AA No.4 Mk.7
- Country of origin: UK
- Type: tactical control
- Frequency: S band, 3 GHz
- PRF: 700 to 800
- Beamwidth: 5º horizontal, ~30º vertical
- Pulsewidth: 1.25 μS
- RPM: 15
- Range: 120,000 yd (110,000 m)
- Altitude: 60,000 ft (18,000 m)
- Diameter: 45 ft (14 m)
- Azimuth: 360º
- Precision: 500 yd (460 m) in range, 1.75º azimuth
- Power: 1 MW

= Radar, Anti-Aircraft No. 4 Mk. 7 =

Radar, Anti-Aircraft Number 4 Mark 7, or AA No.4 Mk.7 for short, was a mobile medium-range tactical control radar used by the British Army.
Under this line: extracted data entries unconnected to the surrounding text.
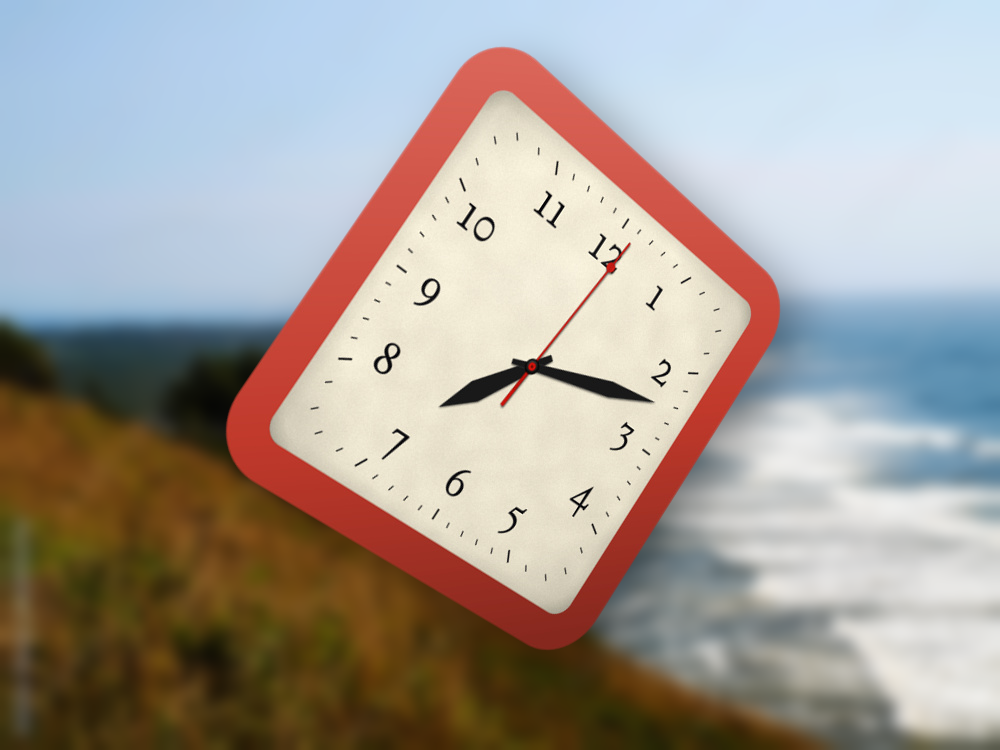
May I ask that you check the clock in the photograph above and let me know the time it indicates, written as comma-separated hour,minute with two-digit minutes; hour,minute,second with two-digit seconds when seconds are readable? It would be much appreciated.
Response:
7,12,01
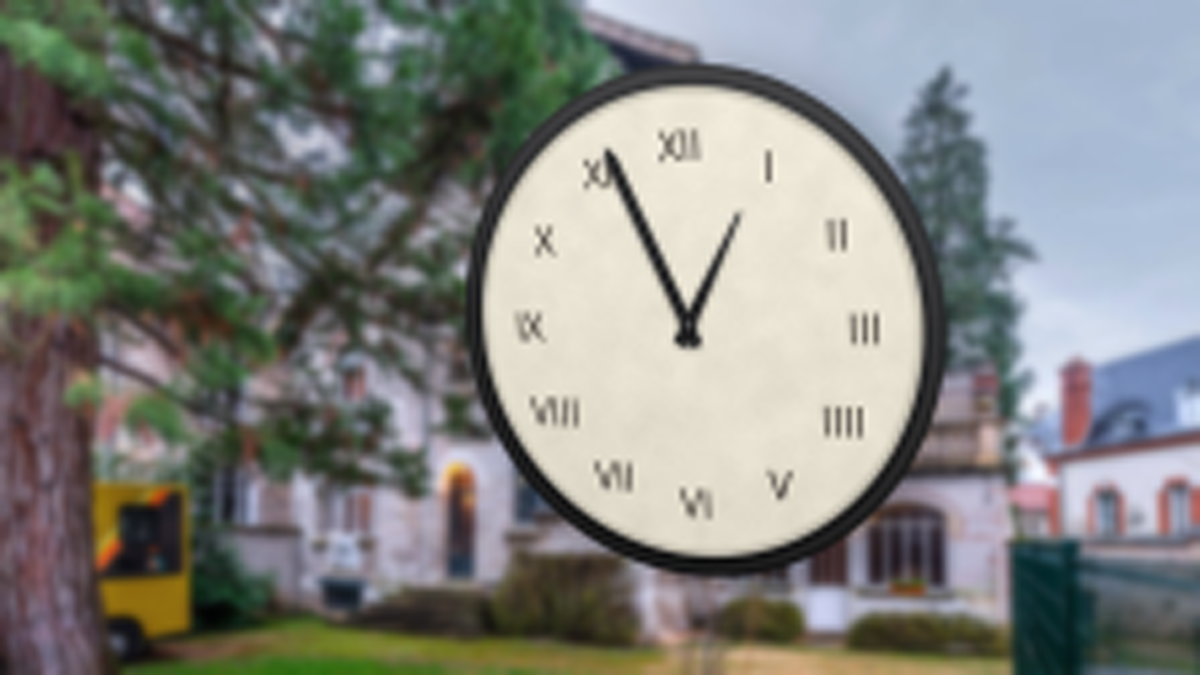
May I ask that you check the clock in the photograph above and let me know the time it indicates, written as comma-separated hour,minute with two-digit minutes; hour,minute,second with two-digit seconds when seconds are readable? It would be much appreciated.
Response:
12,56
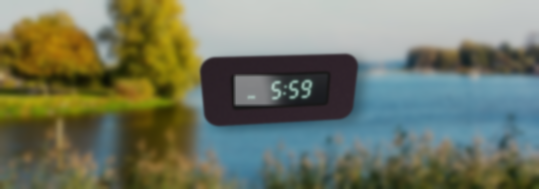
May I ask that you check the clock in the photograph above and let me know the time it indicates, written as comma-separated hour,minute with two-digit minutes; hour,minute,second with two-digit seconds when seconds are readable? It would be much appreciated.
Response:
5,59
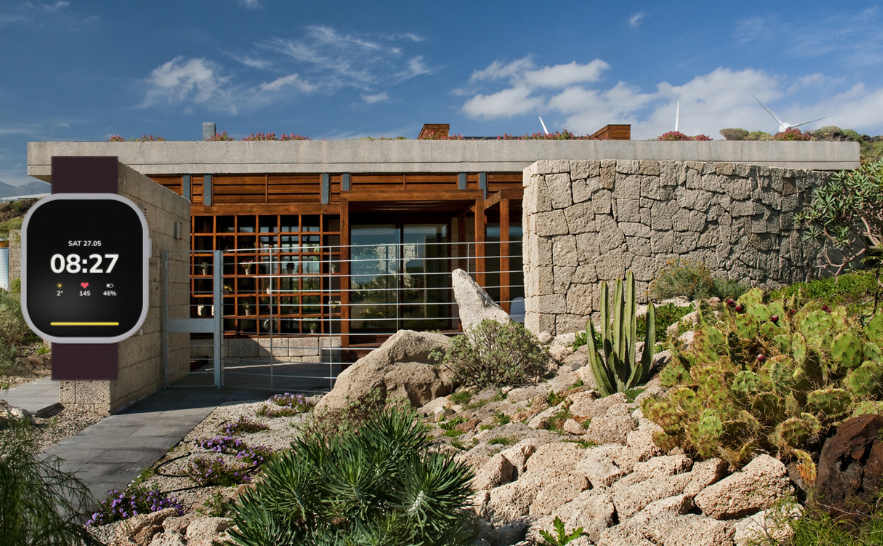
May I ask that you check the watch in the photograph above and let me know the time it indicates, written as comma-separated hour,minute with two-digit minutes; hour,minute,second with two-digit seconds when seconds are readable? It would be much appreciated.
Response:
8,27
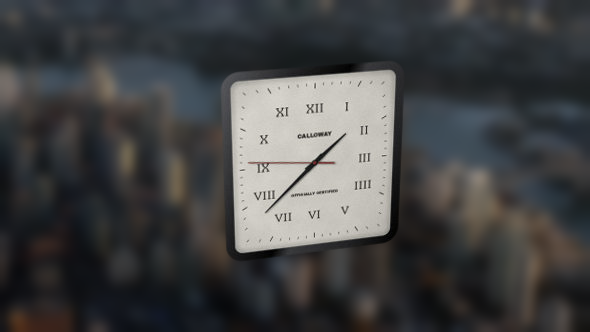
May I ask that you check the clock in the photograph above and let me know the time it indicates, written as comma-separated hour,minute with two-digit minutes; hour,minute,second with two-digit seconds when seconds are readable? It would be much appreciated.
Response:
1,37,46
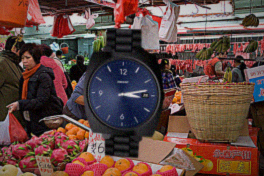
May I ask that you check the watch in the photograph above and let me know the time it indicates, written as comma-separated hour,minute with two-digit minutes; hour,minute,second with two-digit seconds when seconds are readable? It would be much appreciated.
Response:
3,13
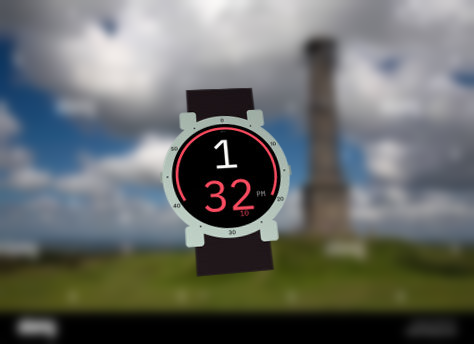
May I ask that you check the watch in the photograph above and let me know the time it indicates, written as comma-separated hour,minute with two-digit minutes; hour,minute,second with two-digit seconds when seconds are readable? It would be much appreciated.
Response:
1,32
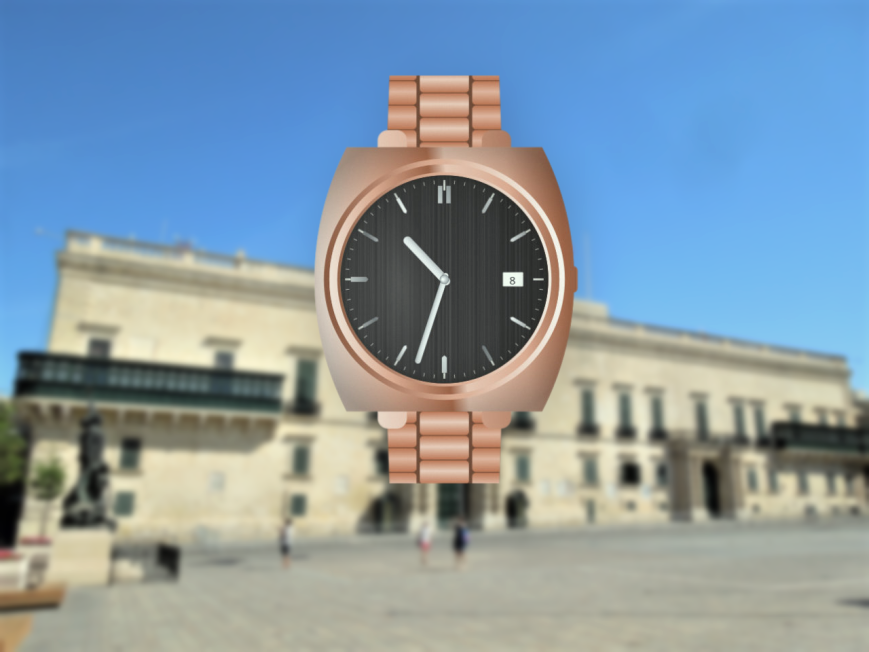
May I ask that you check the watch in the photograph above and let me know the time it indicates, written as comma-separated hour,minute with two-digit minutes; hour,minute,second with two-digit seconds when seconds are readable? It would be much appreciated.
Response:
10,33
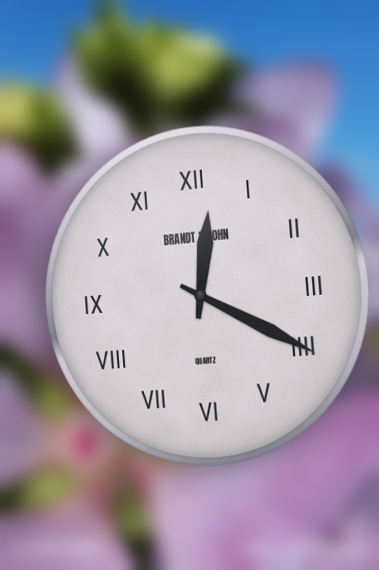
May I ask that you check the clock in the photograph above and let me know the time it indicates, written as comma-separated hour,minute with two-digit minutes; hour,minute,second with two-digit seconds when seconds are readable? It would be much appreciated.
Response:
12,20
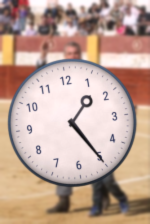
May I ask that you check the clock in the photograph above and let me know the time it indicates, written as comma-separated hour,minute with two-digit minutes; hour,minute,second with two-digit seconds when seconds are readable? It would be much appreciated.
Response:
1,25
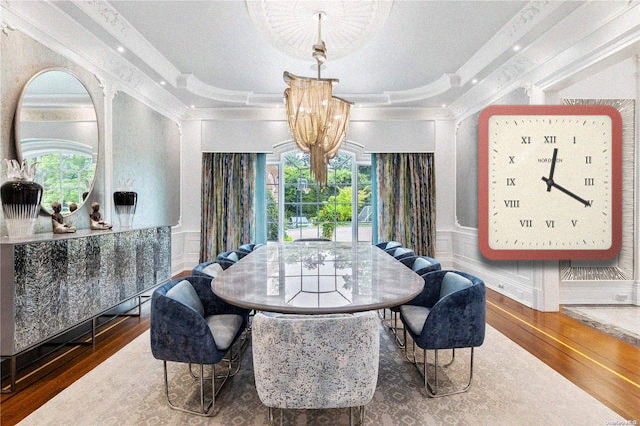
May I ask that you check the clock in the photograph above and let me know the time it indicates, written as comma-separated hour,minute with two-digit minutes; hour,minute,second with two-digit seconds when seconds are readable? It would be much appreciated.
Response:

It was intended to rapidly scan the sky and quickly indicate targets that could then be handed off to anti-aircraft artillery batteries who would then aim their own gun laying radars like the AA No. 3 Mk. 7 using the image provided from the No. 4 on a remote Adjacent Display (AD) unit. The Mk.7/1 added support for IFF Mark X, and the Mk.7/2 was modified for use with surface-to-air missiles.

The system used a unique antenna system designed to be compact and robust. It consisted of a cheese antenna mounted flat on the roof of the operations trailer, and a semi-parabolic reflector in front of it. The cheese produces a signal that is narrow side-to-side, about 5 degrees in this system, but very wide vertically. This signal was then further shaped by the reflector to lessen the vertical angle. The assembly was mounted on a pole that ran through the roof of the trailer and into a bearing on the floor where it was rotated by a motor. For transport, the reflector was folded down on top of the cheese, the assembly moved to center it over the top of the trailer, and then grate-like covers on the sides of the trailer were raised and folded over the top of the antenna system to protect it.

The system was normally operated by a crew of two. Air conditioning was supplied to cool the equipment and the trailer as a whole, with the power and air conditioning systems taking up about half of the trailer and the radar systems the other half. Power was supplied by an external Meadows 27.5 kVA 415/240V three phase 50 Hz generator on a skid that was normally carried in the towing vehicle and then set on the ground during setup. The eight-wheeled trailer massed 10 tons.